-------- Records for the task --------
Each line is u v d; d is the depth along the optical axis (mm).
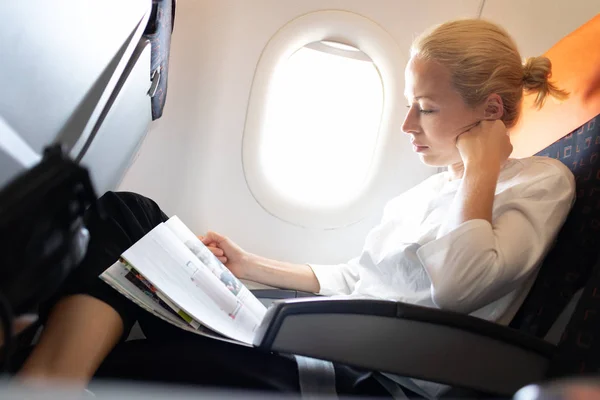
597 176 1091
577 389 416
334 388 863
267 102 1718
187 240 1126
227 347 927
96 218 1008
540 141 1360
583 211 1090
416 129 1241
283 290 1482
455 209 1071
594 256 1049
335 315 785
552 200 1102
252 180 1754
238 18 1676
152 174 1744
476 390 828
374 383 937
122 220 1056
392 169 1794
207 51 1690
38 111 575
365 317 792
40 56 564
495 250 1004
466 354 822
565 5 1825
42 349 828
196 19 1675
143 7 885
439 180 1397
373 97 1775
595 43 1222
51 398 427
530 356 857
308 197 1788
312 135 1788
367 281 1312
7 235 432
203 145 1735
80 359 823
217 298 1010
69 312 866
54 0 566
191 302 937
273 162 1767
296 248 1827
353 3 1688
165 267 966
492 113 1185
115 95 844
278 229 1810
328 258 1844
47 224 479
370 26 1695
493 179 1079
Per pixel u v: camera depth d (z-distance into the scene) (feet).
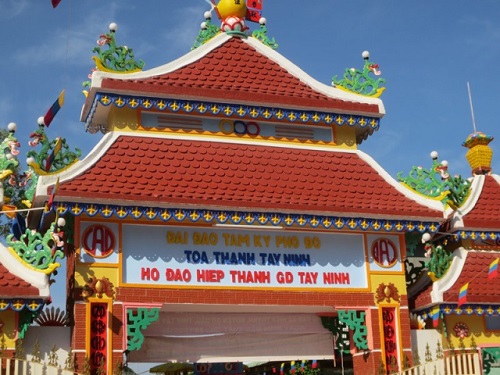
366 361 71.51
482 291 75.72
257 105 74.28
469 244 80.48
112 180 65.05
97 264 63.82
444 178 76.18
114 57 71.51
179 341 68.90
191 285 66.13
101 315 63.16
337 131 78.33
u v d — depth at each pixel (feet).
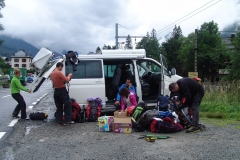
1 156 15.19
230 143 17.57
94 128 22.56
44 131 21.58
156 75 28.78
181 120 22.52
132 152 15.66
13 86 27.27
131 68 28.91
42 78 27.02
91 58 27.09
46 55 27.61
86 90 26.45
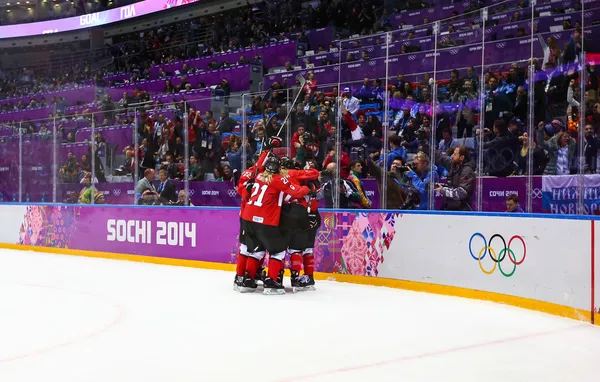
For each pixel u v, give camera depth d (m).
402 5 15.85
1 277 8.38
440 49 10.01
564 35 8.23
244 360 3.96
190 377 3.58
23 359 4.02
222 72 17.70
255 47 18.19
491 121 8.71
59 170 13.13
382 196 9.32
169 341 4.52
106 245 11.01
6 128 14.05
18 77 26.09
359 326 5.07
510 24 9.09
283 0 18.98
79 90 21.02
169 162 11.59
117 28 25.53
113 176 12.40
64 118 13.05
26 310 5.89
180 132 11.46
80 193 12.87
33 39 27.48
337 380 3.51
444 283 6.75
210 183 11.09
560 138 8.03
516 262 5.98
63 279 8.18
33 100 22.17
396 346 4.36
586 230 5.23
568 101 8.04
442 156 9.07
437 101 9.24
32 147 13.52
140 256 10.44
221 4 21.73
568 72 8.09
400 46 11.21
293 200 6.93
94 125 12.65
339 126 9.63
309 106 10.09
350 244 7.79
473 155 8.76
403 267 7.18
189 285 7.58
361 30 16.47
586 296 5.22
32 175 13.56
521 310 5.78
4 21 27.64
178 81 19.03
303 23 18.22
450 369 3.75
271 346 4.35
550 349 4.27
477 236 6.42
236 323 5.20
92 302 6.34
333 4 17.33
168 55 21.81
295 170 6.93
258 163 7.11
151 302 6.32
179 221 9.80
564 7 8.61
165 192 11.59
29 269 9.32
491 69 8.96
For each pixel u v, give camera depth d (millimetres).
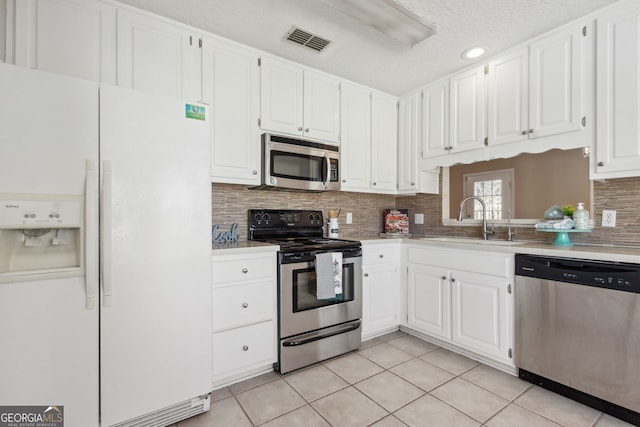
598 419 1540
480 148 2410
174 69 1919
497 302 2016
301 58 2393
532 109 2088
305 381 1927
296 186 2396
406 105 3055
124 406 1382
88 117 1313
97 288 1317
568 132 1938
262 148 2277
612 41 1751
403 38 1929
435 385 1867
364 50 2262
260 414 1601
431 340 2531
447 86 2654
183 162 1553
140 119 1438
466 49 2232
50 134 1234
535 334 1827
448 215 3092
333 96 2672
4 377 1160
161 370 1476
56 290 1245
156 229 1468
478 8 1774
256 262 1952
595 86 1826
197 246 1586
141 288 1426
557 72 1968
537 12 1819
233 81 2146
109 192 1338
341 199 3129
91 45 1679
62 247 1314
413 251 2619
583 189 3604
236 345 1865
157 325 1467
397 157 3145
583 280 1637
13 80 1176
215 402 1708
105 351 1339
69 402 1268
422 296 2531
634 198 1864
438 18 1857
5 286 1162
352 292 2363
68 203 1262
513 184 4199
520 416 1567
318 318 2180
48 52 1574
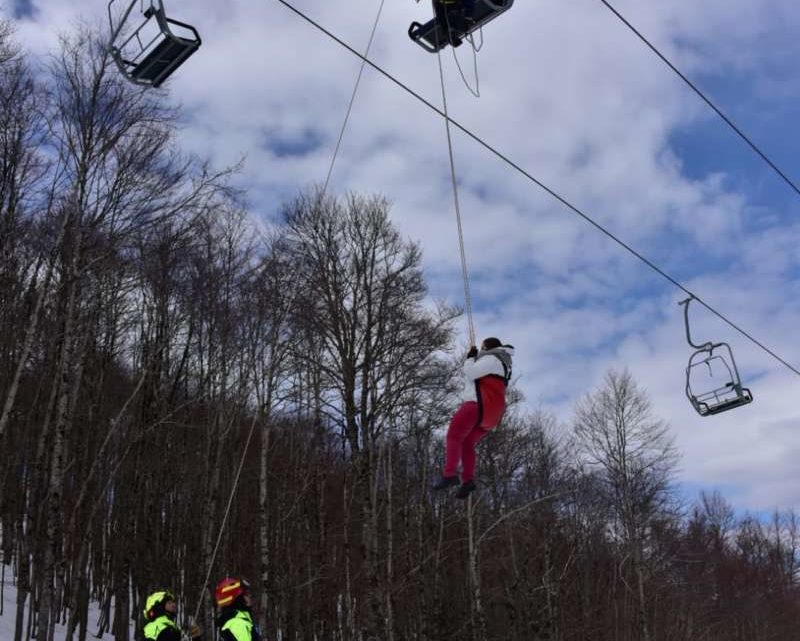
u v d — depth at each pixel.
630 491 36.62
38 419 22.31
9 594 22.88
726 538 60.38
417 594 27.52
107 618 23.33
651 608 37.38
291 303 25.23
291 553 27.80
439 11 7.81
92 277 19.95
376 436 25.12
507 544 34.19
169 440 24.89
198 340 27.00
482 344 6.86
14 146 20.22
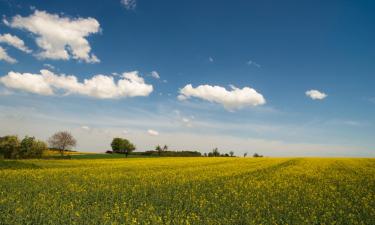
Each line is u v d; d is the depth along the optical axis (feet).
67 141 243.19
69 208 46.80
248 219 43.01
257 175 97.50
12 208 45.85
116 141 285.23
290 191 67.82
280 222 43.45
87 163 153.17
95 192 62.64
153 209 48.37
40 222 39.50
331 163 150.00
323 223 42.68
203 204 53.01
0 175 87.51
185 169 116.37
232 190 67.46
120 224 40.42
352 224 43.04
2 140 221.05
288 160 176.76
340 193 67.15
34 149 221.87
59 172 99.60
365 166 132.67
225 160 181.06
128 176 90.63
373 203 55.67
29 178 81.61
--------
▸ Your objective
Recopy the full listing exactly, passing over any picture.

▸ Exercise result
Each line is u v d; d is the depth along the optical axis (mm).
597 176 1091
577 389 416
334 388 863
267 102 1718
187 240 1126
227 347 927
96 218 1008
540 141 1360
583 211 1090
416 129 1241
283 290 1482
455 209 1071
594 256 1049
335 315 785
552 200 1102
252 180 1754
238 18 1676
152 174 1744
476 390 828
374 383 937
122 220 1056
392 169 1794
207 51 1690
38 111 575
365 317 792
40 56 564
495 250 1004
466 354 822
565 5 1825
42 349 828
196 19 1675
143 7 885
439 180 1397
373 97 1775
595 43 1222
51 398 427
530 356 857
308 197 1788
312 135 1788
367 281 1312
7 235 432
203 145 1735
80 359 823
217 298 1010
69 312 866
54 0 566
191 302 937
273 162 1767
296 248 1827
353 3 1688
165 267 966
492 113 1185
115 95 844
278 229 1810
328 258 1844
47 224 479
370 26 1695
493 179 1079
Per pixel u v: camera depth d (z-distance into the scene) (feet).
366 361 71.51
482 291 75.72
257 105 74.28
469 244 80.48
112 180 65.05
97 264 63.82
444 178 76.18
114 57 71.51
179 341 68.90
191 285 66.13
101 315 63.16
337 131 78.33
u v d — depth at each pixel (feet).
1 156 15.19
230 143 17.57
94 128 22.56
44 131 21.58
156 75 28.78
181 120 22.52
132 152 15.66
13 86 27.27
131 68 28.91
42 78 27.02
91 58 27.09
46 55 27.61
86 90 26.45
For each pixel u v, give camera depth d (m).
402 5 15.85
1 277 8.38
440 49 10.01
564 35 8.23
244 360 3.96
190 377 3.58
23 359 4.02
222 72 17.70
255 47 18.19
491 121 8.71
59 170 13.13
382 196 9.32
169 341 4.52
106 245 11.01
6 128 14.05
18 77 26.09
359 326 5.07
510 24 9.09
283 0 18.98
79 90 21.02
169 162 11.59
117 28 25.53
113 176 12.40
64 118 13.05
26 310 5.89
180 132 11.46
80 193 12.87
33 39 27.48
337 380 3.51
444 283 6.75
210 183 11.09
560 138 8.03
516 262 5.98
63 279 8.18
33 100 22.17
396 346 4.36
586 230 5.23
568 101 8.04
442 156 9.07
437 101 9.24
32 147 13.52
140 256 10.44
221 4 21.73
568 72 8.09
400 46 11.21
293 200 6.93
94 125 12.65
339 126 9.63
309 106 10.09
350 244 7.79
473 155 8.76
403 267 7.18
189 285 7.58
361 30 16.47
586 296 5.22
32 175 13.56
521 310 5.78
4 21 27.64
178 81 19.03
303 23 18.22
450 369 3.75
271 346 4.35
550 349 4.27
477 236 6.42
236 323 5.20
92 302 6.34
333 4 17.33
168 55 21.81
295 170 6.93
258 163 7.11
151 302 6.32
179 221 9.80
564 7 8.61
165 192 11.59
29 269 9.32
491 69 8.96
For each pixel u v, give camera depth d (millimetres).
598 419 1540
480 148 2410
174 69 1919
497 302 2016
301 58 2393
532 109 2088
305 381 1927
296 186 2396
406 105 3055
124 406 1382
88 117 1313
97 288 1317
568 132 1938
262 148 2277
612 41 1751
403 38 1929
435 385 1867
364 50 2262
260 414 1601
431 340 2531
447 86 2654
183 162 1553
140 119 1438
466 49 2232
50 134 1234
535 334 1827
448 215 3092
333 96 2672
4 377 1160
161 370 1476
56 290 1245
156 229 1468
478 8 1774
256 262 1952
595 86 1826
197 246 1586
141 288 1426
557 72 1968
537 12 1819
233 81 2146
109 192 1338
341 199 3129
91 45 1679
62 247 1314
413 251 2619
583 189 3604
236 345 1865
157 325 1467
397 157 3145
583 280 1637
13 80 1176
215 402 1708
105 351 1339
69 402 1268
422 296 2531
634 198 1864
438 18 1857
5 286 1162
352 292 2363
68 203 1262
513 184 4199
520 416 1567
318 318 2180
48 52 1574
u v d — depth at each pixel.
630 491 36.62
38 419 22.31
9 594 22.88
726 538 60.38
417 594 27.52
107 618 23.33
651 608 37.38
291 303 25.23
291 553 27.80
439 11 7.81
92 277 19.95
376 436 25.12
507 544 34.19
169 440 24.89
198 340 27.00
482 344 6.86
14 146 20.22
Each line is u v d; d is the depth along the optical axis (feet).
67 141 243.19
69 208 46.80
248 219 43.01
257 175 97.50
12 208 45.85
116 141 285.23
290 191 67.82
280 222 43.45
87 163 153.17
95 192 62.64
153 209 48.37
40 222 39.50
331 163 150.00
323 223 42.68
203 204 53.01
0 175 87.51
185 169 116.37
232 190 67.46
120 224 40.42
352 224 43.04
2 140 221.05
288 160 176.76
340 193 67.15
34 149 221.87
59 172 99.60
365 166 132.67
225 160 181.06
128 176 90.63
373 203 55.67
29 178 81.61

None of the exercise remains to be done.